В качестве противника Екатерины, Павел ненавидел энциклопедистов, но, как реформатор, заимствовал у них их учение и их терминологию. Подобно самым крайним последователям западной революционной школы, он тоже мнил себя филантропом и заботился о крестьянах. Он считал их кормильцами всех других сословий и хотел улучшить их положение: крепостного права он не собирался отменить, потому что Петр III не имел этого намерения; но решил «улучшить состояние приписанных к заводам крестьян» и «облегчить судьбу» остальных. Землю, как источник всякого богатства, он хотел «освободить от чрезмерного отягчения», думая, что достигнет этого легко, приводя в равновесие доходы и расходы казны: а для избежания ошибки в исчислении доходов с земледелия и промышленности, иметь в виду для первых – «возможность и допустимость» и для вторых – увеличение их путем покровительства.

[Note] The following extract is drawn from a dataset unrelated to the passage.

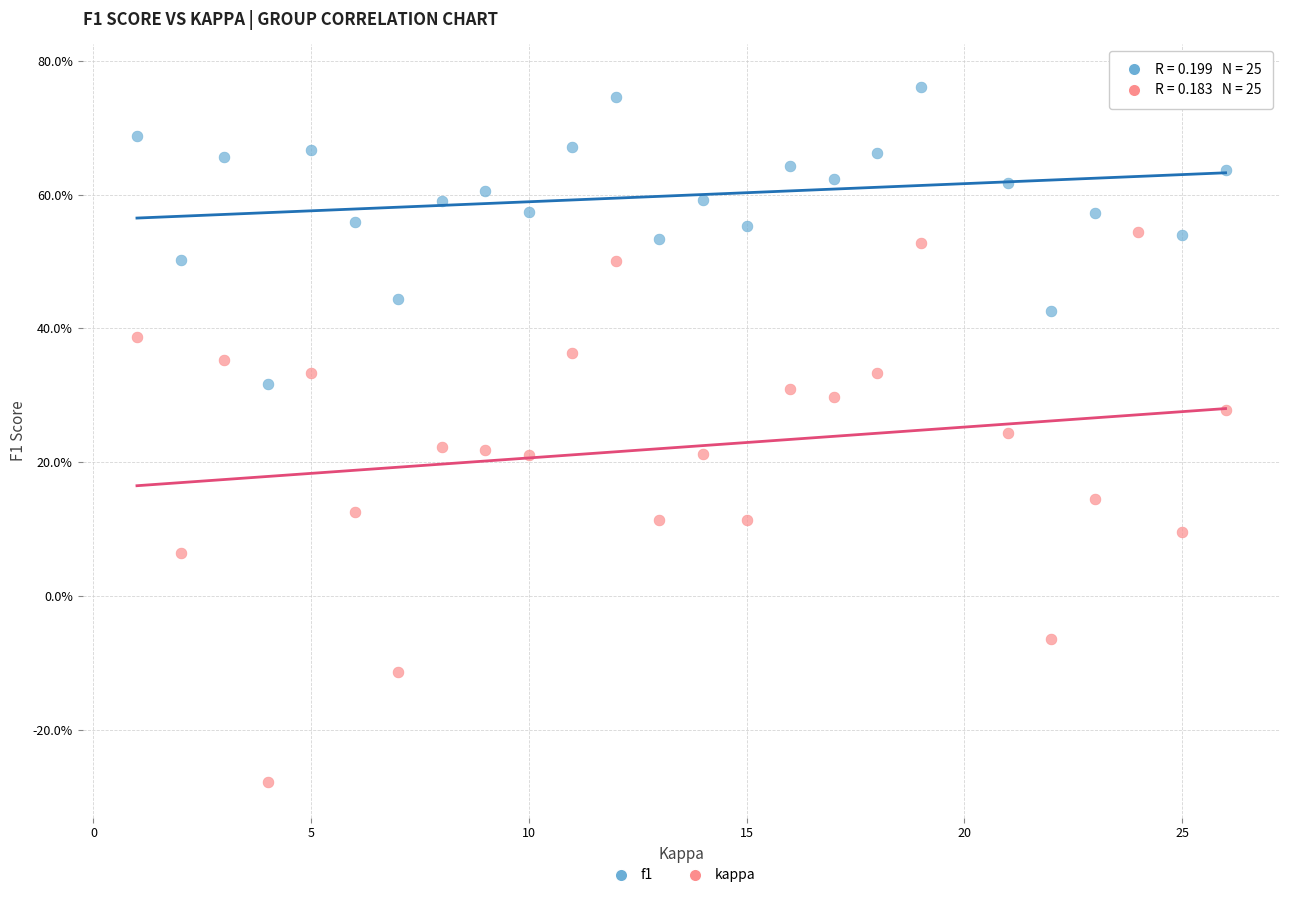

What are all the series names shown in the legend?

f1, kappa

Уже в 1780 году он рисует эти прекрасные перспективы в проекте «основных законов», дошедшем до нас вчерне. Он упоминает о них также в другом Наказе, данном Марии Федоровне на тот случай, если бы ей пришлось быть регентшей. Все его планы носят характер общей неопределенной теории; в них нет ни одного практического, точного указания.
Павел желал преобразовать всю жизнь своего государства, не зная однако, с чего начать. Но тут к нему пришло на помощь его положение претендента. Очевидно, надо прежде всего устранить основное беззаконие, от которого в России происходят все остальные, и жертвой которого является сам Павел, естественный наследник Петра III. Законность невозможна в стране, где преемство верховной власти не подчинено никакому закону.
Итак, Указ о престолонаследии должен лечь в основание всех будущих реформ. В этом отношении Павел сошелся во мнении с самыми свирепыми из членов французского Конвента, бывшими вначале убежденными сторонниками законной монархии.
Написать Указ было недолго. А дальше что? Павел стал в тупик. Когда дело касалось престолонаследия, он мог прибегнуть к помощи Марии Федоровны: в вопросах наследственных прав и всяких прерогатив она была бесспорным авторитетом. Но в политике она решительно ничего не понимала, а остальные сотрудники будущего государя были в этой области немногим опытнее ее. В силу ли своих природных способностей или вкусов, они могли быть полезны Павлу только на Гатчинском плацу; сюда-то все больше и больше начинало манить и самого великого князя. В конце концов он, вместе с Петром Паниным и Репниным, нашел ключ к будущим своим реформам именно на этом плацу.
Разве правильно организованная армия не является лучшей средой для развития дисциплины и чувства законности? Служа в армии, дворянство невольно проникается этими чувствами и затем прививает их массам. Оба советника Павла старались убедить его в правильности этого взгляда. Под их внушением он пришел к заключению, что впереди всех преобразований должна идти радикально задуманная и выполненная военная реформа.
Но дворянство, освобожденное Петром III от обязательной службы, бежало из армии. Оно сохраняло свои привилегии и уклонялось от обязанностей, за которые первоначально ему и были даны его права. Новое затруднение. Очевидно, необходимо восстановить равновесие и точно распределить права и обязанности на всех ступенях общественной лестницы. Но как это сделать? Отменить льготу, данную Петром III? Нет, это невозможно. Павел в отчаянии не находил выхода из создавшегося положения. Но затем, возвратившись на свой плац, он решил, что, лично руководя учением и сделавшись первым солдатом своей армии, принимая непосредственное участие не только в парадах, но и в ежедневной тяжелой работе войска, он сделает военную службу более привлекательной в глазах дворянства и таким образом вернет ей беглецов.